Prints the following:

ben 35

(stdout) is a Cascading tap that prints the string representation of output tuples to the output stream.


?<- allows for combined query creation and execution. It accepts a single output tap, a result vector, and a series of predicates, like so:

    (?<- (stdout)
         [?name ?age]
         (people ?name ?age)
         (< ?age 40))

This query is functionally equivalent to the previous example, under ?-.


??- accepts any numbers of queries (defined by <-), executes them in parallel, and returns a sequence of sequences of the results of each query's execution.
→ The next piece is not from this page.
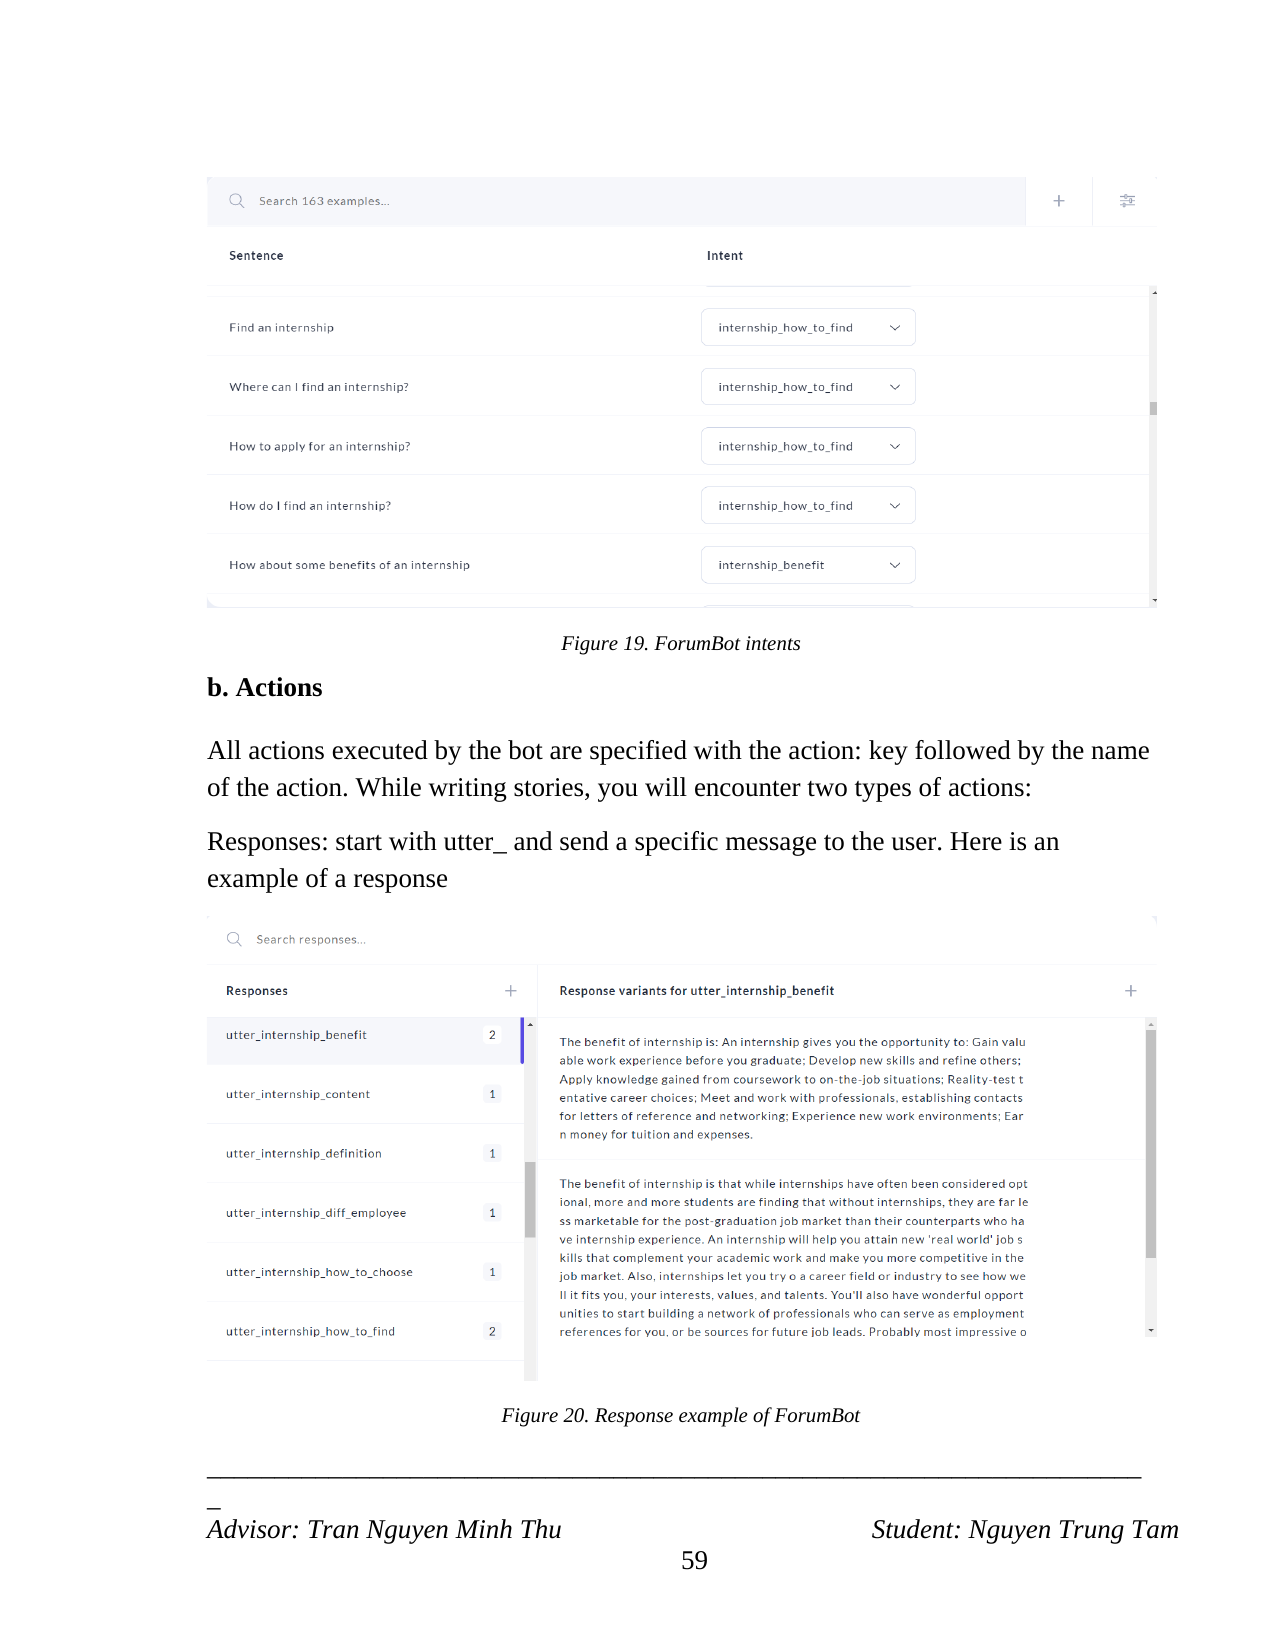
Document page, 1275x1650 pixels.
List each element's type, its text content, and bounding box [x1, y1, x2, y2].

That last bit can be a bit confusing. Let's look at two examples. Here's the result of executing a single query with ??-:

    (def results
       (??- (<- [?name ?age]
                (people ?name ?age)
                (< ?age 40))))

    user=> results
    ((["ben" 35]))

Notice that we have an outer sequence with a single entry, corresponding to the single subquery we executed. This entry is a sequence containing that query's output tuples. Had we executed two queries, we would see a sequence with two inner sequences:

    (def multi-results
      (??- (<- [?name ?age]
               (people ?name ?age)
               (< ?age 40))
           (<- [?name ?age]
               (people ?name ?age)
               (< ?age 50))))

    user=> multi-results
    ((["ben" 35]) (["ben" 35] ["jerry" 41]))


??<- allows for combined query creation and execution into a clojure sequence. Because ??<- only allows execution of a single query, it returns a single sequence of tuples:

    (def results-??<-
      (??<- [?name ?age]
            (people ?name ?age)
            (< ?age 50)))

    user=> results-??<-
    (["ben" 35] ["jerry" 41])